START SUPPLIED DATA
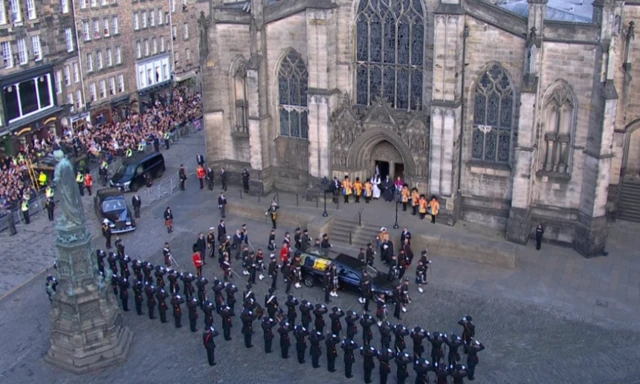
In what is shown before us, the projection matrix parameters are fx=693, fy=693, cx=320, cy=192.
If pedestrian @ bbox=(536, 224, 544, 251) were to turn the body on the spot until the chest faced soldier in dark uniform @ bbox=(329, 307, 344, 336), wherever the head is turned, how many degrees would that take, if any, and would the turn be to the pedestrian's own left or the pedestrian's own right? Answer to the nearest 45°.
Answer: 0° — they already face them

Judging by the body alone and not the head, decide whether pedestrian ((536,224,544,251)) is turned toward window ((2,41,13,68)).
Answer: no

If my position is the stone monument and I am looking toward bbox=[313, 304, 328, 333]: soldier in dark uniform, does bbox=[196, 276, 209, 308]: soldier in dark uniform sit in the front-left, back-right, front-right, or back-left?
front-left

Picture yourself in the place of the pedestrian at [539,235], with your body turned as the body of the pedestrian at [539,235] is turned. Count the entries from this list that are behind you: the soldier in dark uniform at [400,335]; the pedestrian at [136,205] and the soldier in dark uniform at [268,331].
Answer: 0

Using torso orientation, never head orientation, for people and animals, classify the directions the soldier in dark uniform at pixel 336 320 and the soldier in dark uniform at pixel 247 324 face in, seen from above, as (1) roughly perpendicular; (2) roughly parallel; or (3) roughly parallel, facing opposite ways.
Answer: roughly parallel

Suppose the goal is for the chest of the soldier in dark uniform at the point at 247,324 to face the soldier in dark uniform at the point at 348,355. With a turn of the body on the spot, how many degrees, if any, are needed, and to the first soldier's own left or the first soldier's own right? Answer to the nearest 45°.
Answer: approximately 90° to the first soldier's own right

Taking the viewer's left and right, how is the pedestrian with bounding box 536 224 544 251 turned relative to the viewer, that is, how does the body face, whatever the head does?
facing the viewer and to the left of the viewer

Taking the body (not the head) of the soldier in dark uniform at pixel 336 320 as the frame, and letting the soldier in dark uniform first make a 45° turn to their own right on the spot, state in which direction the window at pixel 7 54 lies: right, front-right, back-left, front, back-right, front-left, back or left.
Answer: back-left

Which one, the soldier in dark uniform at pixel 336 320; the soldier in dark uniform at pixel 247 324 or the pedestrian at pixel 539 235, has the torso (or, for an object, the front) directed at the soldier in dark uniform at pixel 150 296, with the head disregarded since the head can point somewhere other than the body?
the pedestrian

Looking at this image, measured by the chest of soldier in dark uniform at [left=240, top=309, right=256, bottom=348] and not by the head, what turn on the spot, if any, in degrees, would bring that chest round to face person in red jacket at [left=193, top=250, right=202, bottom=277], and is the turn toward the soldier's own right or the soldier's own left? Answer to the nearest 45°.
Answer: approximately 45° to the soldier's own left

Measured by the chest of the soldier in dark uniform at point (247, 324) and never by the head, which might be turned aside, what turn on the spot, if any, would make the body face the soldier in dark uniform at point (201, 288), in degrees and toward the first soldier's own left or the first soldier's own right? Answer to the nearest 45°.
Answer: approximately 90° to the first soldier's own left

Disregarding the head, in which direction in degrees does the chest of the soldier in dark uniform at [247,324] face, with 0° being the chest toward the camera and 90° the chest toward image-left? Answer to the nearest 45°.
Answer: approximately 225°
END SUPPLIED DATA
- **TASK DIRECTIONS**:
Copy the part of the records that opens with the line containing "Taking the body" and closes with the line containing "Answer: back-left". Switch "window" to "doorway" and leave everything else unchanged.

- **REPLY TO THE TASK**:
Taking the body (not the head) of the soldier in dark uniform at pixel 336 320 as the frame, and letting the soldier in dark uniform first make a 45° turn to their own right on the spot, state in which direction the doorway at pixel 7 54 lies: right, front-right, back-left, front, back-right, front-left, back or left.
Answer: back-left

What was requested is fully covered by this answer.